Where Kafka is already present (common in large financial services environments), the same pattern applies with the Kafka brokers taking the place of Event Hubs.

The Migration Path

"Streaming-first" sounds like a greenfield luxury. In reality, most teams are migrating from existing batch pipelines. The practical migration path I've used successfully:

  1. Introduce CDC alongside existing batch ingestion — run both in parallel, validate parity
  2. Replace the batch ingestion layer once CDC parity is confirmed and monitored
  3. Convert downstream aggregations from batch jobs to streaming incrementals, one at a time
  4. Deprecate the batch scheduler — once dependencies are migrated, the scheduler becomes redundant

This approach keeps the platform stable throughout migration and gives business stakeholders continuous access to validated data.
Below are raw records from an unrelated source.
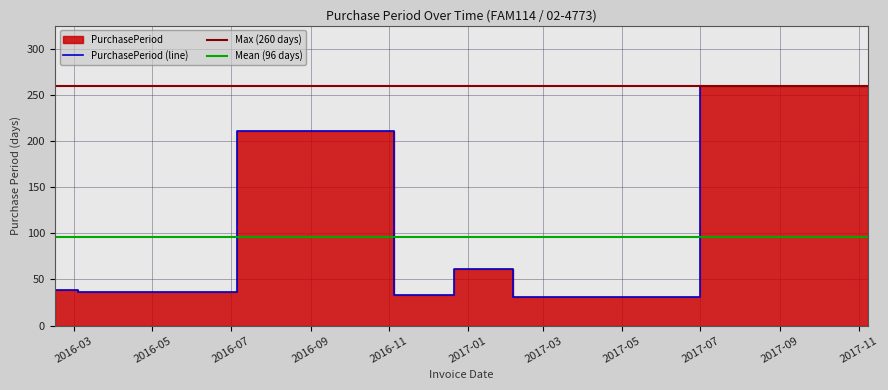

The chart shows a value of 38 at 2016-02-15. True or false?

True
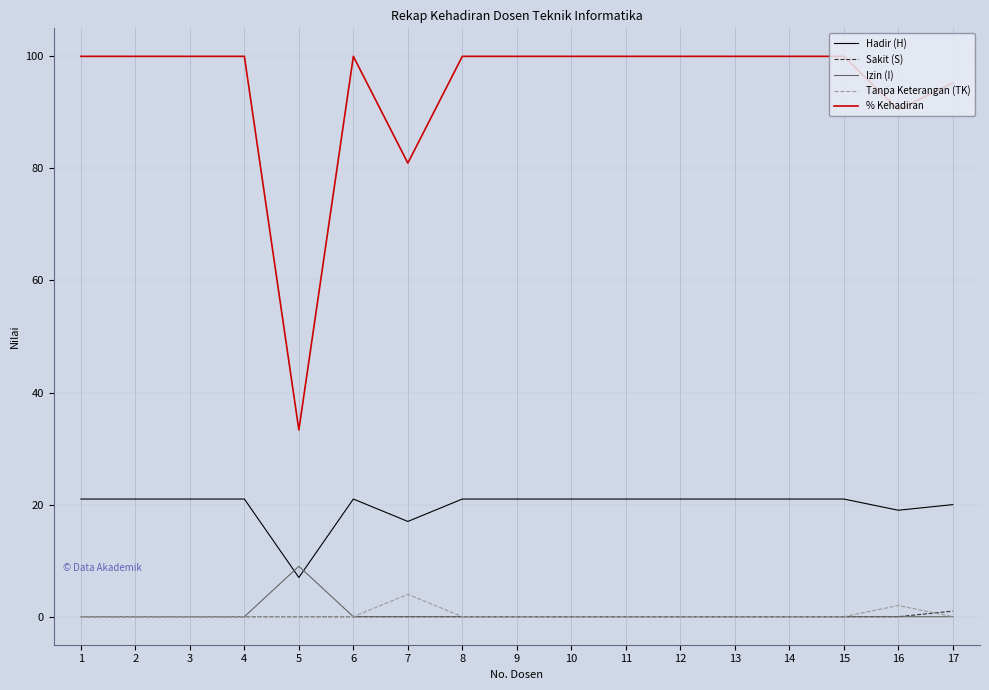

What is the difference between the % Kehadiran values at 5 and 13?

66.7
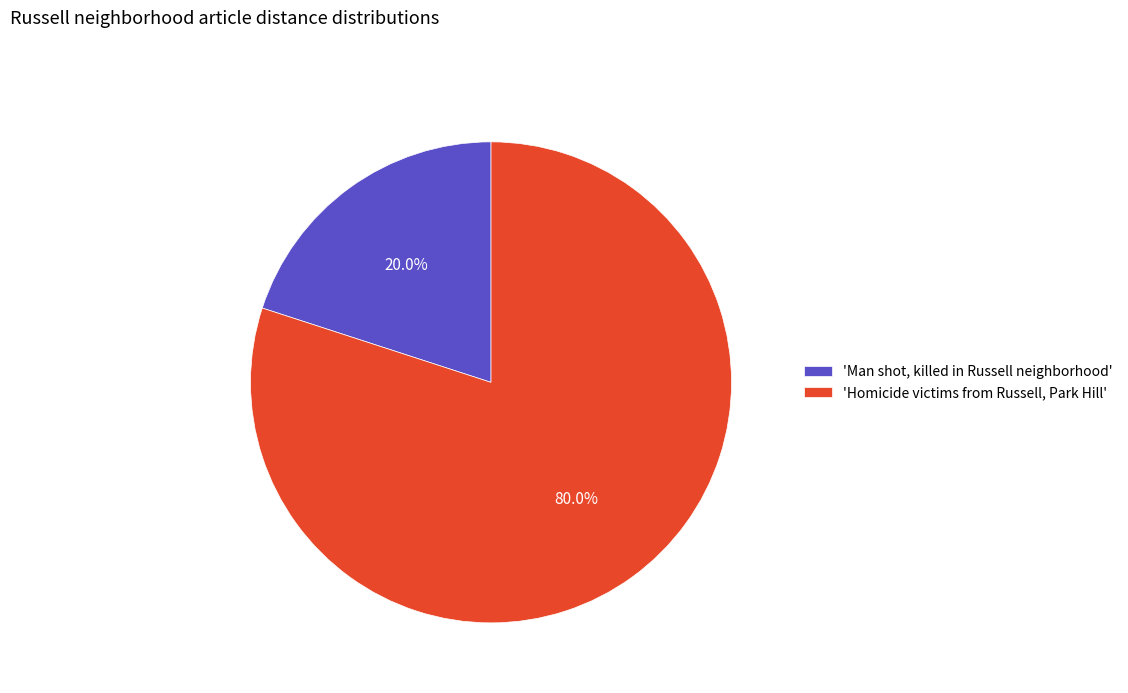

How many slices are in this pie chart?

2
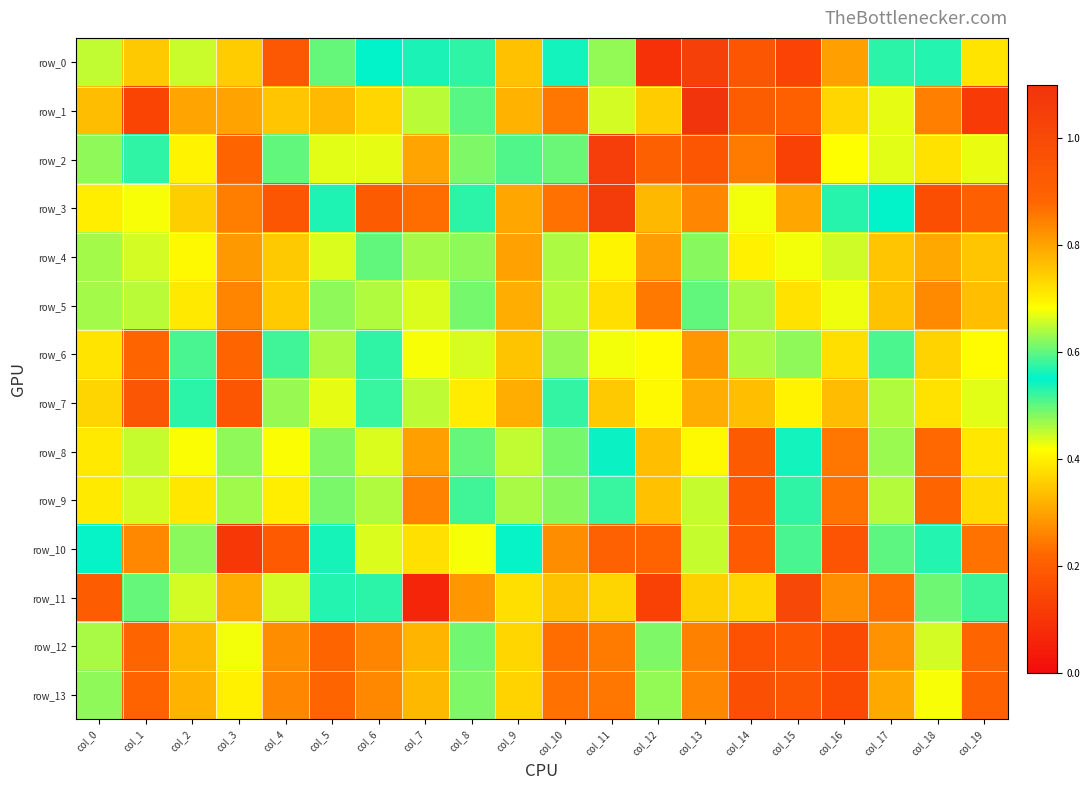

Reading left to right, list all the values displayed in this chart.

row_0: 0.5	0.3	0.4	0.4	0.2	0.6	0.5	0.6	0.5	0.3	0.6	0.5	0.1	1.0	0.2	0.1	0.3	0.5	0.6	0.4
row_1: 0.3	0.1	0.3	0.8	0.8	0.3	0.4	0.6	0.5	0.3	0.9	0.4	0.7	1.1	0.2	0.2	0.4	0.4	0.8	0.1
row_2: 0.5	0.5	0.4	0.2	0.5	0.7	0.4	0.3	0.5	0.5	0.5	1.0	0.9	0.2	0.2	0.1	0.7	0.4	0.4	0.7
row_3: 0.4	0.4	0.4	0.3	0.2	0.5	0.9	0.2	0.5	0.3	0.2	1.1	0.3	0.3	0.7	0.3	0.5	0.6	0.2	0.2
row_4: 0.5	0.4	0.4	0.3	0.3	0.7	0.6	0.5	0.6	0.3	0.6	0.4	0.3	0.5	0.7	0.4	0.4	0.3	0.3	0.3
row_5: 0.5	0.5	0.4	0.3	0.4	0.6	0.6	0.4	0.6	0.3	0.6	0.4	0.2	0.5	0.6	0.4	0.4	0.3	0.3	0.3
row_6: 0.4	0.9	0.5	0.2	0.5	0.6	0.5	0.4	0.4	0.3	0.5	0.4	0.4	0.8	0.5	0.5	0.4	0.5	0.4	0.4
row_7: 0.4	0.9	0.5	0.2	0.5	0.7	0.5	0.5	0.4	0.3	0.5	0.3	0.4	0.8	0.3	0.4	0.3	0.5	0.4	0.4
row_8: 0.4	0.4	0.4	0.6	0.4	0.6	0.4	0.8	0.6	0.5	0.6	0.5	0.3	0.7	0.2	0.5	0.2	0.5	0.2	0.4
row_9: 0.4	0.4	0.4	0.6	0.4	0.6	0.5	0.8	0.6	0.5	0.6	0.5	0.3	0.7	0.2	0.5	0.2	0.5	0.2	0.4
row_10: 0.5	0.3	0.6	0.1	0.2	0.5	0.4	0.4	0.4	0.6	0.8	0.9	0.2	0.4	0.2	0.6	0.2	0.5	0.6	0.2
row_11: 0.2	0.5	0.4	0.8	0.4	0.5	0.6	0.1	0.8	0.4	0.3	0.4	0.1	0.4	0.4	1.0	0.3	0.2	0.5	0.6
row_12: 0.6	0.2	0.3	0.4	0.3	0.2	0.3	0.3	0.5	0.4	0.2	0.2	0.5	0.3	0.2	0.2	0.2	0.8	0.4	0.2
row_13: 0.6	0.2	0.3	0.4	0.3	0.2	0.3	0.3	0.5	0.4	0.2	0.2	0.5	0.3	0.2	0.2	0.2	0.8	0.4	0.2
When Batch Still Makes Sense

Not everything benefits from streaming. Historical backfills, large-scale ML feature computation, and end-of-period financial reconciliations are legitimately batch workloads. The point isn't to eliminate batch — it's to stop using it as a default when it isn't the right tool.

Design your architecture so that streaming is the path of least resistance for new workloads, and batch is a deliberate, well-understood exception.

Your stakeholders will notice the difference. And once they've experienced genuinely fresh data, they won't tolerate going back.